Caminhando lado a lado, os programas de âmbito nacional só vieram a reforçar a economia do agronegócio no Piauí. Nesse sentindo, Moraes (2006, p.184) destaca que:

Efetivamente, em 1978, chegava ao Piauí a primeira missão do Banco Mundial e, em 1981, assinavam-se os acordos do empréstimo e do projeto de ampliação da área de atuação do Polonordeste no Estado, com o nome de Projeto Vale do Parnaíba. Entre 1982 e 1986, a intervenção governamental, no meio rural piauiense, gerou [...] intensa produção de siglas e nomes: PDRI, Perímetros Irrigados, Polonordeste, Projeto Sertanejo, Nordestão, Programa Vale do Parnaíba, Projeto Mafrense, Projeto Vale do Itaueira, Projeto Vale do Gurguéia, Projeto Vale do Fidalgo, Programa de Apoio ao Pequeno Produtor Rural (PAPP) etc. Na atual região dos cerrados, apenas a área restrita ao Vale do Gurguéia foi contemplada.

Em decorrência do objetivo central desses programas, os maiores beneficiados eram os médios e grandes proprietários, pois estes tinham aporte para dar um rápido retorno produtivo e, assim, atender aos objetivos de incremento da economia piauiense.

Mas realmente o boom do agronegócio veio com a produção granífera, com destaque para a soja. Consoante Santos e Araújo (2007), o Cerrado piauiense contava com cerca de cinco milhões de hectares, e o grande produtor capitalista viu a oportunidade de migrar do Sul e do Centro-Oeste do Brasil para o Piauí, trazendo as práticas monocultoras para o meio rural piauiense.

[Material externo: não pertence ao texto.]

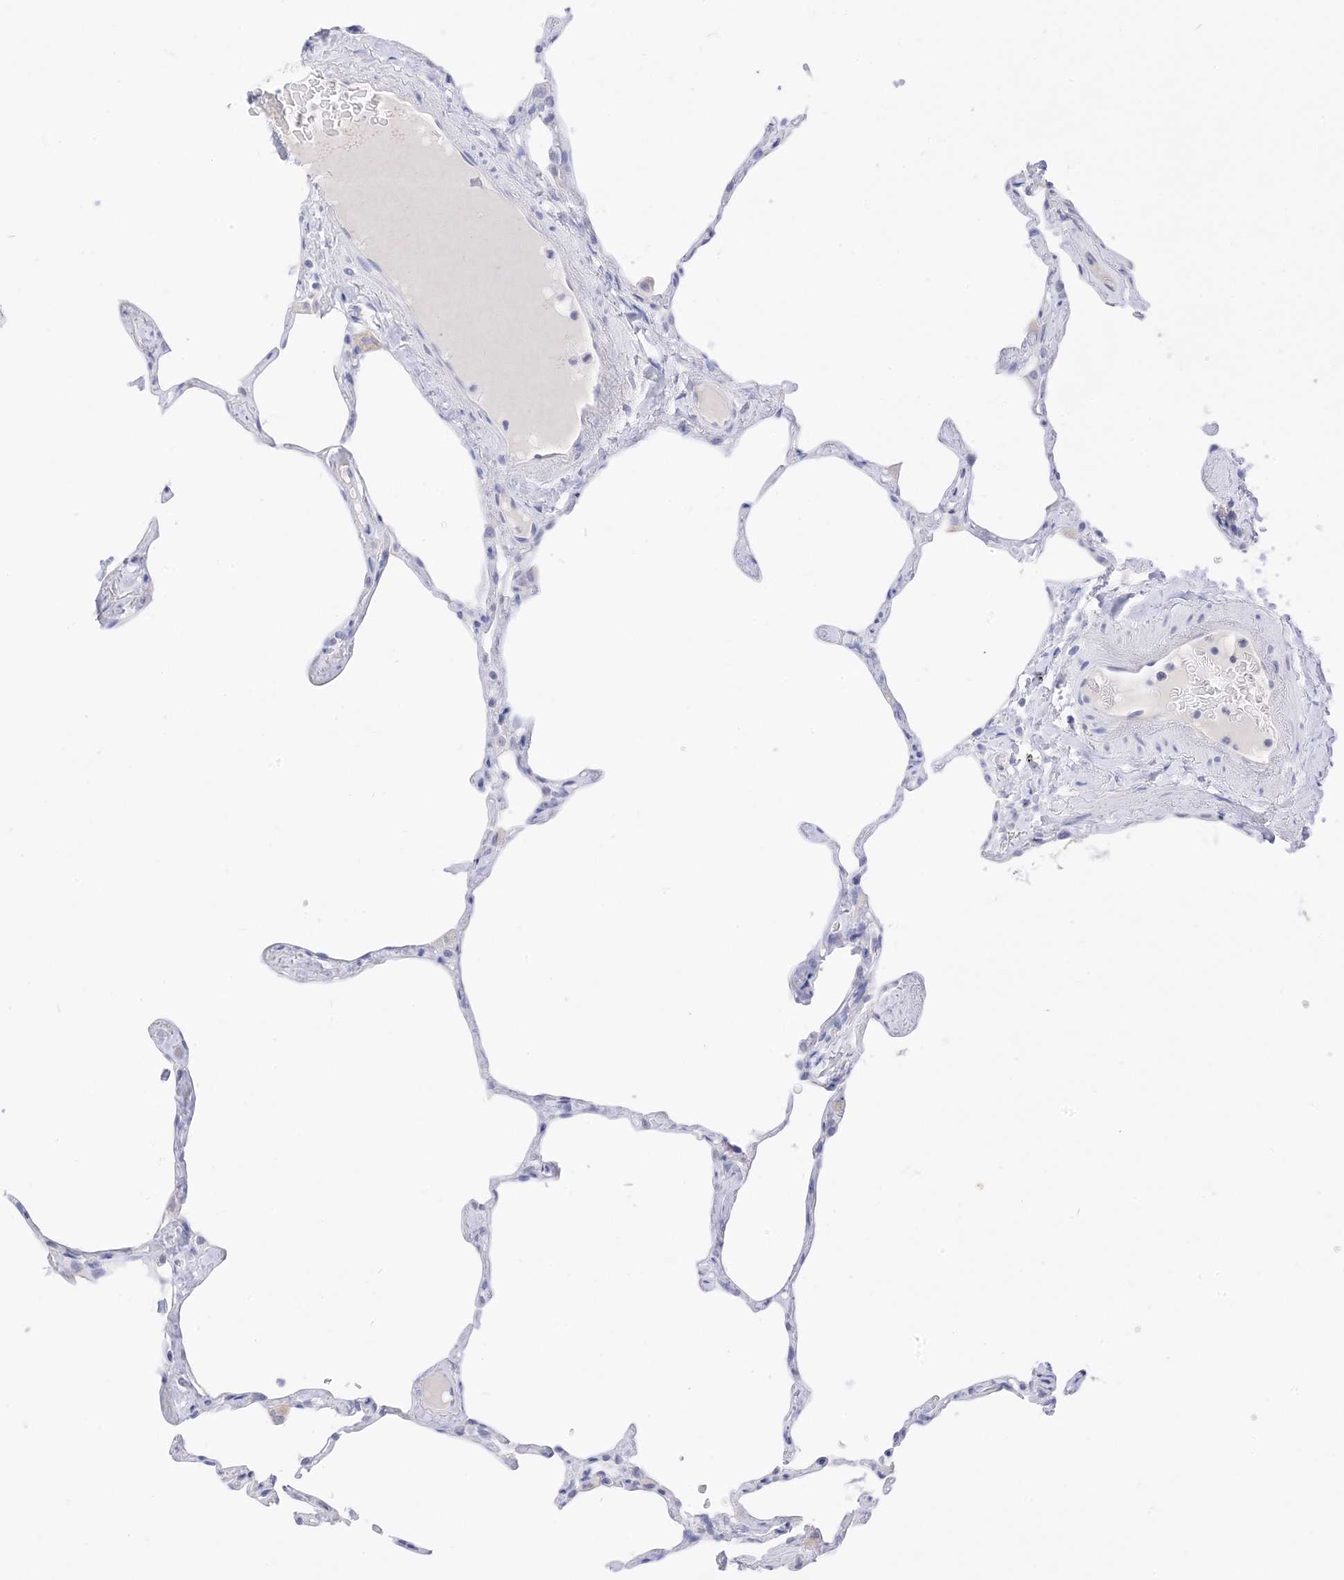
{"staining": {"intensity": "negative", "quantity": "none", "location": "none"}, "tissue": "lung", "cell_type": "Alveolar cells", "image_type": "normal", "snomed": [{"axis": "morphology", "description": "Normal tissue, NOS"}, {"axis": "topography", "description": "Lung"}], "caption": "DAB (3,3'-diaminobenzidine) immunohistochemical staining of benign human lung exhibits no significant expression in alveolar cells. Brightfield microscopy of IHC stained with DAB (brown) and hematoxylin (blue), captured at high magnification.", "gene": "MUC17", "patient": {"sex": "male", "age": 65}}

Nesse período, marcado pelo segundo mandato de Alberto Silva (1988-1991), houve também uma preocupação premente em mostrar a importância de se explorar racionalmente os recursos naturais do Piauí. Para que isso fosse possível, segundo a Cepro (2016), o Plano de Governo previa o alargamento da fronteira agrícola, principalmente nos Vales do rio Fidalgo, do Gurguéia e do Uruçuí-Preto, além de levar eletricidade às áreas rurais que antes eram desprovidas de abastecimento elétrico e a construção de acessos vicinais, para interligar as localidades às demais estradas principais (estaduais e federais).

Assim, os primeiros projetos agroindustriais voltados efetivamente para área de Cerrado tiveram suporte inicial do Fundo de Investimento do Nordeste Agropecuário (Finor- Agropecuário) e do Fundo de Investimento Setorial (Fiset). Bandeira (1994) afirma que esse apoio financeiro e logístico contribuiu para modificar a realidade que vinha acompanhando o Piauí no período de 1950 a 1970; anteriormente, a configuração do campo piauiense era constituída, basicamente, por latifúndios improdutivos e pela pequena produção de subsistência.

Com o movimento “modernizador” dos latifúndios (pelo advento dos recursos técnicos e utilização de insumos químicos e máquinas), há o agravamento da concentração fundiária, além da criação da vantagem (ou predileção) por produtos de maior valor para o comércio. Isso também faz surgir novas formas de condições de trabalho entre camponeses e grandes proprietários (assalariamento temporário), tornando muitas vezes os camponeses proletariados.

É preciso destacar que essa corrente modernizadora que abarcou não só o Piauí, mas todo o Brasil, não foi um planejamento excludente em sua essência, mas, sim, em sua execução; o crescimento prioritário do agronegócio relegou o camponês a um personagem secundário, o que gerou distorções de desenvolvimento no setor primário.

Essa desigualdade deu-se, acima de tudo, pela apropriação do excedente econômico pelos grandes produtores. Bandeira (1978) explica que o excedente econômico, que deveria ser aplicado em território estadual e assim incrementar a economia, é simplesmente para aumentar ainda mais o lucro dos detentores de capital, e não necessariamente dos donos de terras. Isto se dá porque esse excedente concentrava-se nas mãos de poucos proprietários, e esses mesmos são os que tinham maior acesso aos créditos e poder político. Assim, a balança sempre pende para o lado do agronegócio.